> **Fragmento del texto**
::::

No nos resulta fácil discernir siempre qué es bueno y qué es malo. Cada generación tiene su sensibilidad ética y moral. Lo que a nuestros padres parecía muy grave, tal vez a los hijos les parezca leve, sin importancia; lo que a las nuevas generaciones parece importante, tal vez a las anteriores les parezca irrelevante y sin importancia en la vida moral.
El bien y el mal no dependen de las consideraciones que sobre ellos hagamos los seres humanos. Pero sí que es verdad que lo bueno y lo malo son realidades tan misteriosas, que ninguna generación es capaz de captar todo su misterio. Por eso, a unas generaciones les es concedida una mayor sensibilidad ante ciertos valores y a otra ante otros valores. No hay generación alguna que pueda arrogarse la “sensibilidad absoluta”.
Contar con nuestro Dios y sus mandatos
Pero hay algo más: para descubrir la moralidad de lo que hacemos y somos es necesario contar con nuestro Dios. En la sagrada Escritura se muestra la convicción de que nuestro Dios se preocupa de nosotros, guía nuestros pasos y nos da normas sabias e inteligentes. Si contamos con Dios seremos felices y entraremos en la tierra de nuestros sueños: “Así viviréis y entraréis a tomar posesión de la tierra que el Señor, Dios de vuestros padres, os va a dar”.
Según nuestra revelación, los mandatos del Señor no tienen como objetivo oprimirnos, impedir nuestra libertad, despojarnos de nuestra capacidad creadora, sino liberarnos de todo aquello que nos impide ser felices y conseguir el objetivo de nuestros más profundos sueños. En sus mandatos Dios no busca su propio beneficio: no nos manda que le sirvamos. Es Él quien nos sirve. No quiere tener esclavos, que le hagan las cosas, sino que Él se preocupa de nosotros, nos sirve y nos manda y aconseja para nuestro bien. Nos anticipa de alguna forma aquello que nosotros no somos capaces de ver.
Los mandatos de nuestro Dios son como aquellas normas que un gran entrenador propone a sus jugadores para hacer realidad un gran proyecto-sueño deportivo y obtener así los mejores resultados; son como las lecciones de un gran maestro a sus alumnos o alumnas para que alcancen el saber y la sabiduría. Cuando nos dejamos guiar por los mandatos y consejos de nuestro Dios, obtenemos la mejor de nuestras posibilidades.

::::

> **Material de consulta**
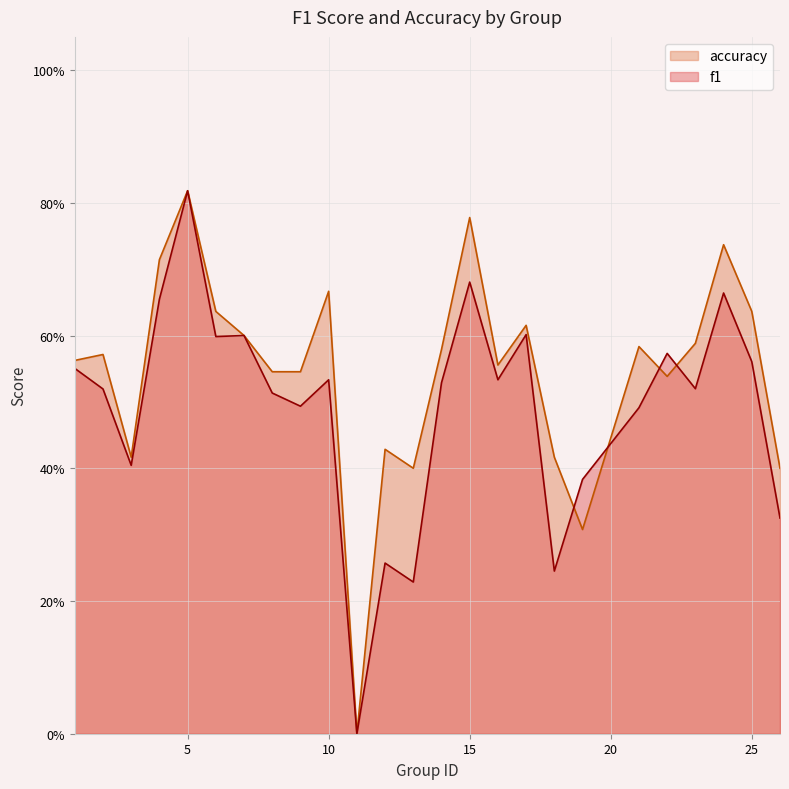

How many data points in accuracy are above 0?

24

::::

> **Tarea asignada**
Retoma el texto sobre los mandatos de Dios justo después de su última frase y sigue escribiéndolo. El material no forma parte del texto sobre los mandatos de Dios.

> **Respuesta**
Cuando los mandatos no provienen de Él
Otra cosa es cuando entre los mandatos sabios de Dios se inmiscuyen otros mandatos y tradiciones, que no provienen de Él, sino de seres humanos, que intentan imponer su propia voluntad a los demás, haciéndola pasar por voluntad de Dios. Tales maestros pervierten a la gente, la cargan con pesos insorportables que ellos no son capaces de sobrellevar. Esos son los mandatos que pesan, que esclavizan, que no obtienen nada, sino que empeoran la situación. Un recuerdo los ejercicios de humildad que en otros tiempos nos imponían –siguiendo las normas de una ascética común, tradicionalista-. Tales ejercicios de humillación no servían para suscita personas humildes, sino tal vez personas más soberbias, solapadas de aparente humildad. Es decir, pura hipocresía. Me decía un ya bien maduro presbítero y misionero: “¡tantos años de sufrimiento, de abnegación y renuncia, pensando que era voluntad de Dios… y ahora vemos que eran ¡tonterías!”.
“Aprended de mi” o los consejos del Maestro
Jesús se nos presentó como Maestro, entrenador, cuando nos dijo: “Aprended de mí, que soy manso y humilde de corazón” y se contraponía a aquellos maestros que cargan pesos insoportables a los demás. Jesús muestra el camino. Él mismo se nos ofrece como camino y posibilita en nosotros aquello que nos parece imposible. Él es el maestro de la sabiduría y sus mandatos y consejos la traslucen.
En la Iglesia hemos de estar muy atentos para que el magisterio de Jesús no sea suplantado por otros magisterios farisáicos. Cuando se propone una “moralidad” que a muchos les resulta imposible de vivir, que sólo puede vivirse en ambientes cerrados, infantilizados, en formas de vida aisladas, ¿podremos decir que esa es la moralidad cristiana? Cuando el resultado de nuestras normas morales es que se está siempre o casi siempre en situación de “pecado”, ¿será a causa de nuestra permanente maldad, o a causa de los mandatos?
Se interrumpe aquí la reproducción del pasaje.